Given the lack of media content of a more critical nature – owing in no small part to the growing concentration and conglomeration of media ownership into the hands of a few – our responsibility goes well beyond moaning about this or that appalling piece of misinformed media coverage. Instead, we must clearly send out the message to those in such elitist media circles that some of the views propagated by their news outlets are not merely misinformed, but straightforwardly racist and xenophobic.
To assert this, however, is to attract immediate criticism for ‘political correctness gone mad’. The facts can, however, easily be demonstrated by relatively simple discourse analysis, and a large body of literature has already been built up on the subject. The problem then becomes one of communication and media influencing.
Though there is no easy answer to this challenge, a start would be to focus not only on influencing those who are powerful within the media who control public discourses, but also to spend time reflecting on the ways in which non-dominant forms of anti-racism are disseminated.

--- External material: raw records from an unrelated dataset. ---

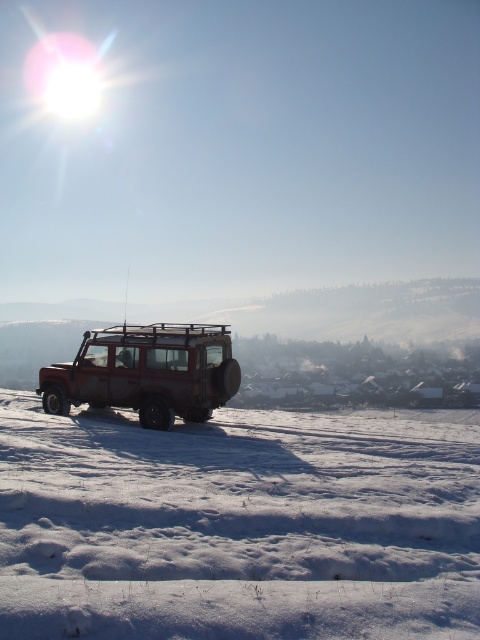
Question: Does white powdery snow at center have a lesser width compared to rusty metal jeep at center?

Choices:
 (A) yes
 (B) no

Answer: (B)

Question: Does white powdery snow at center appear on the left side of rusty metal jeep at center?

Choices:
 (A) no
 (B) yes

Answer: (A)

Question: Does white powdery snow at center appear on the right side of rusty metal jeep at center?

Choices:
 (A) no
 (B) yes

Answer: (B)

Question: Which object is farther from the camera taking this photo?

Choices:
 (A) white powdery snow at center
 (B) rusty metal jeep at center

Answer: (B)

Question: Which point appears closest to the camera in this image?

Choices:
 (A) (141, 401)
 (B) (477, 595)

Answer: (B)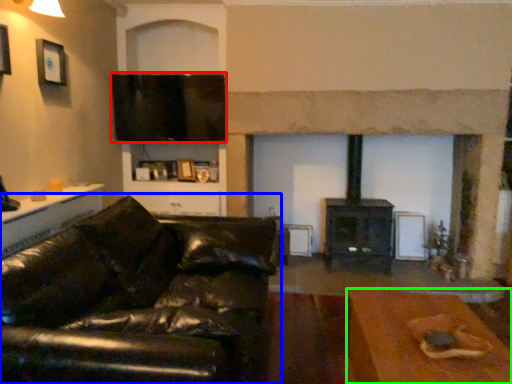
Question: Based on their relative distances, which object is nearer to window screen (highlighted by a red box)? Choose from studio couch (highlighted by a blue box) and table (highlighted by a green box).

Choices:
 (A) studio couch
 (B) table

Answer: (A)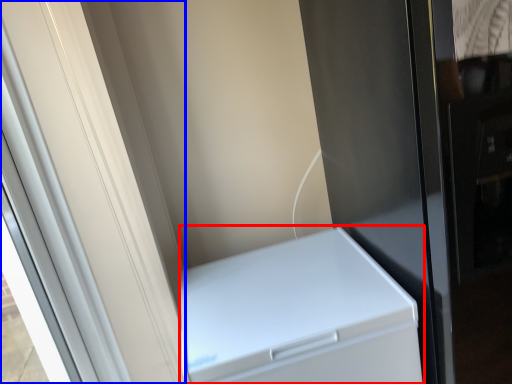
Question: Which point is closer to the camera, home appliance (highlighted by a red box) or screen door (highlighted by a blue box)?

Choices:
 (A) home appliance
 (B) screen door

Answer: (B)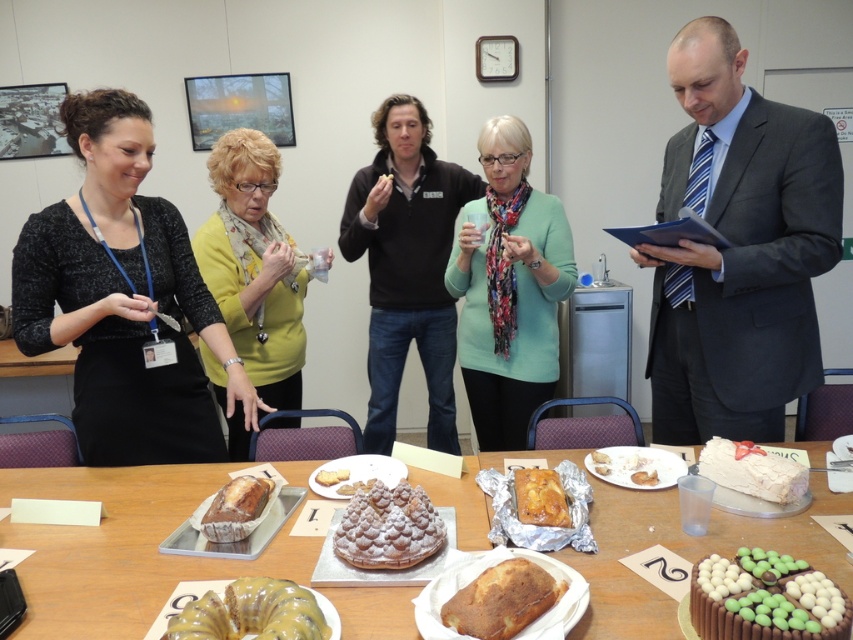
Which is more to the left, black textured sweater at center or green matte sweater at center?

black textured sweater at center

Between point (96, 320) and point (560, 280), which one is positioned behind?

The point (560, 280) is more distant.

Where is `black textured sweater at center`? The width and height of the screenshot is (853, 640). black textured sweater at center is located at coordinates (123, 300).

Who is positioned more to the left, chocolate frosted cake with chocolate candies at center or yellow sponge cake at center?

yellow sponge cake at center is more to the left.

Who is higher up, chocolate frosted cake with chocolate candies at center or yellow sponge cake at center?

chocolate frosted cake with chocolate candies at center is above.

Is point (698, 620) positioned after point (517, 625)?

No, (698, 620) is closer to viewer.

Find the location of a particular element. chocolate frosted cake with chocolate candies at center is located at coordinates (764, 604).

Is point (97, 541) more distant than point (181, 620)?

Yes, it is.

Does golden brown cake at center lie in front of glossy yellow cake at center?

No, it is behind glossy yellow cake at center.

This screenshot has height=640, width=853. Describe the element at coordinates (123, 547) in the screenshot. I see `golden brown cake at center` at that location.

The height and width of the screenshot is (640, 853). I want to click on golden brown cake at center, so click(123, 547).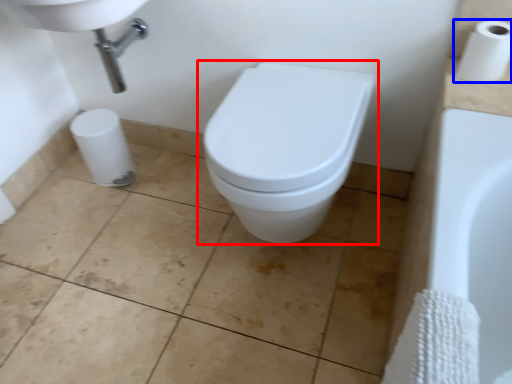
Question: Among these objects, which one is nearest to the camera, toilet (highlighted by a red box) or toilet paper (highlighted by a blue box)?

Choices:
 (A) toilet
 (B) toilet paper

Answer: (A)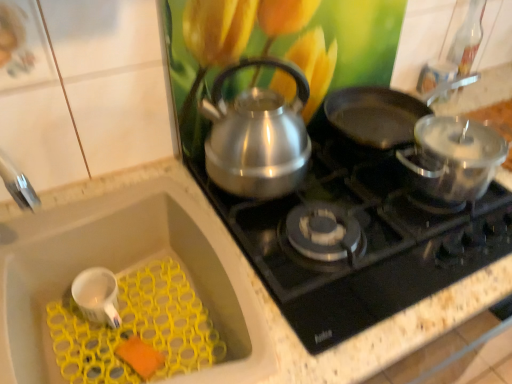
Question: Relative to white matte mug at lower left, is white matte sink at lower left in front or behind?

Choices:
 (A) behind
 (B) front

Answer: (B)

Question: Would you say white matte sink at lower left is inside or outside white matte mug at lower left?

Choices:
 (A) inside
 (B) outside

Answer: (B)

Question: Which of these objects is positioned farthest from the white matte sink at lower left?

Choices:
 (A) polished stainless steel kettle at upper center
 (B) satin silver kettle at center
 (C) shiny black frying pan at upper right
 (D) white matte mug at lower left

Answer: (C)

Question: Based on their relative distances, which object is farther from the white matte mug at lower left?

Choices:
 (A) white matte sink at lower left
 (B) polished stainless steel kettle at upper center
 (C) shiny black frying pan at upper right
 (D) satin silver kettle at center

Answer: (C)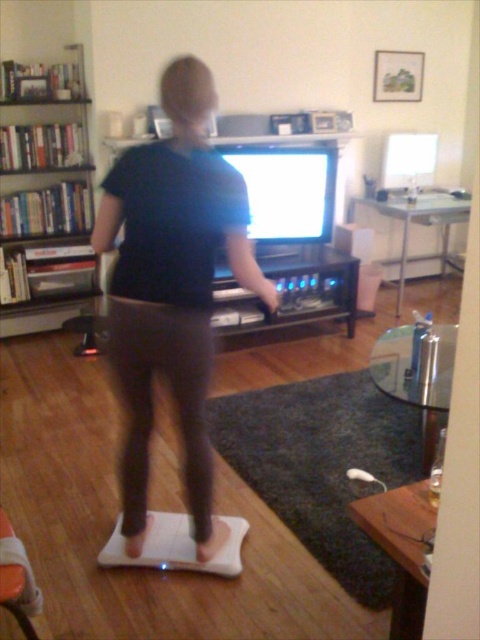
Question: Which point is closer to the camera?

Choices:
 (A) white rubber mat at lower center
 (B) wooden bookshelf at left
 (C) black matte shirt at center
 (D) black wood entertainment center at center

Answer: (C)

Question: Is white rubber mat at lower center positioned before black wood entertainment center at center?

Choices:
 (A) yes
 (B) no

Answer: (A)

Question: Among these objects, which one is farthest from the camera?

Choices:
 (A) black matte shirt at center
 (B) white rubber mat at lower center

Answer: (B)

Question: Which of the following is the farthest from the observer?

Choices:
 (A) black matte shirt at center
 (B) white rubber mat at lower center

Answer: (B)

Question: Is wooden bookshelf at left below black wood entertainment center at center?

Choices:
 (A) yes
 (B) no

Answer: (B)

Question: From the image, what is the correct spatial relationship of white rubber mat at lower center in relation to wooden bookshelf at left?

Choices:
 (A) left
 (B) right

Answer: (B)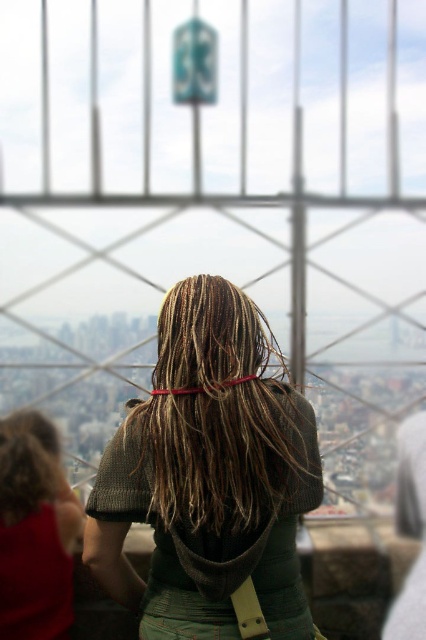
Question: Observing the image, what is the correct spatial positioning of brown/dry hair at center in reference to matte green shirt at lower left?

Choices:
 (A) right
 (B) left

Answer: (A)

Question: Is brown/dry hair at center closer to the viewer compared to curly brown hair at lower left?

Choices:
 (A) no
 (B) yes

Answer: (B)

Question: Is brown/dry hair at center closer to the viewer compared to matte green shirt at lower left?

Choices:
 (A) no
 (B) yes

Answer: (B)

Question: Estimate the real-world distances between objects in this image. Which object is closer to the matte green shirt at lower left?

Choices:
 (A) brown/dry hair at center
 (B) curly brown hair at lower left

Answer: (B)

Question: Which object appears closest to the camera in this image?

Choices:
 (A) matte green shirt at lower left
 (B) brown/dry hair at center

Answer: (B)

Question: Which point is farther to the camera?

Choices:
 (A) brown/dry hair at center
 (B) curly brown hair at lower left
 (C) matte green shirt at lower left

Answer: (B)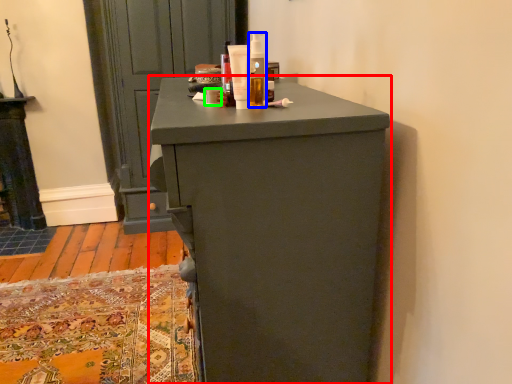
Question: Which object is the closest to the chest of drawers (highlighted by a red box)? Choose among these: toiletry (highlighted by a blue box) or toiletry (highlighted by a green box).

Choices:
 (A) toiletry
 (B) toiletry

Answer: (A)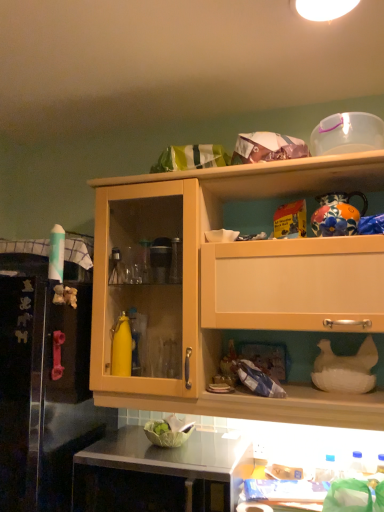
Question: Is rubber pink handle at left a part of wooden cabinet at upper center?

Choices:
 (A) no
 (B) yes

Answer: (A)

Question: Is wooden cabinet at upper center bigger than rubber pink handle at left?

Choices:
 (A) yes
 (B) no

Answer: (B)

Question: Is the position of wooden cabinet at upper center more distant than that of rubber pink handle at left?

Choices:
 (A) no
 (B) yes

Answer: (B)

Question: Considering the relative positions of wooden cabinet at upper center and rubber pink handle at left in the image provided, is wooden cabinet at upper center to the left of rubber pink handle at left from the viewer's perspective?

Choices:
 (A) yes
 (B) no

Answer: (B)

Question: Is wooden cabinet at upper center smaller than rubber pink handle at left?

Choices:
 (A) no
 (B) yes

Answer: (B)

Question: From a real-world perspective, is wooden cabinet at upper center physically located above or below transparent plastic container at upper right, which is counted as the 1th appliance, starting from the top?

Choices:
 (A) above
 (B) below

Answer: (B)

Question: Relative to transparent plastic container at upper right, which is counted as the 1th appliance, starting from the top, is wooden cabinet at upper center in front or behind?

Choices:
 (A) front
 (B) behind

Answer: (A)

Question: Visually, is wooden cabinet at upper center positioned to the left or to the right of transparent plastic container at upper right, which is counted as the 1th appliance, starting from the top?

Choices:
 (A) left
 (B) right

Answer: (A)

Question: From the image's perspective, relative to transparent plastic container at upper right, which appears as the second appliance when ordered from the bottom, is wooden cabinet at upper center above or below?

Choices:
 (A) below
 (B) above

Answer: (A)

Question: Looking at the image, does white matte chicken at lower right, the second appliance when ordered from top to bottom, seem bigger or smaller compared to black glossy countertop at lower center?

Choices:
 (A) big
 (B) small

Answer: (B)

Question: Does point (369, 338) appear closer or farther from the camera than point (193, 434)?

Choices:
 (A) closer
 (B) farther

Answer: (A)

Question: From the image's perspective, relative to black glossy countertop at lower center, is white matte chicken at lower right, the second appliance when ordered from top to bottom, above or below?

Choices:
 (A) above
 (B) below

Answer: (A)

Question: From a real-world perspective, is white matte chicken at lower right, the second appliance when ordered from top to bottom, above or below black glossy countertop at lower center?

Choices:
 (A) above
 (B) below

Answer: (A)

Question: Looking at the image, does white matte chicken at lower right, the second appliance when ordered from top to bottom, seem bigger or smaller compared to rubber pink handle at left?

Choices:
 (A) big
 (B) small

Answer: (B)

Question: Would you say white matte chicken at lower right, the second appliance when ordered from top to bottom, is to the left or to the right of rubber pink handle at left in the picture?

Choices:
 (A) right
 (B) left

Answer: (A)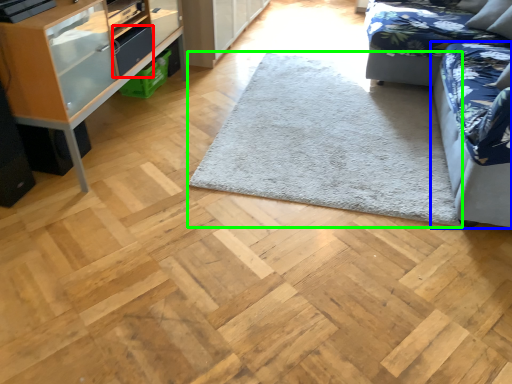
Question: Which object is positioned closest to drawer (highlighted by a red box)? Select from studio couch (highlighted by a blue box) and mat (highlighted by a green box).

Choices:
 (A) studio couch
 (B) mat

Answer: (B)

Anti-racist discourse should focus not so much on the population at large, but on those who claim to need it less: the elite class of people who have power over the media. If the most influential forms of racism are at the top, it is also there where change has to begin. Such analysis is not only helpful in analysing the racist structure of discourses, but also gives us a deeper insight into the ways that discourses express and manage our minds.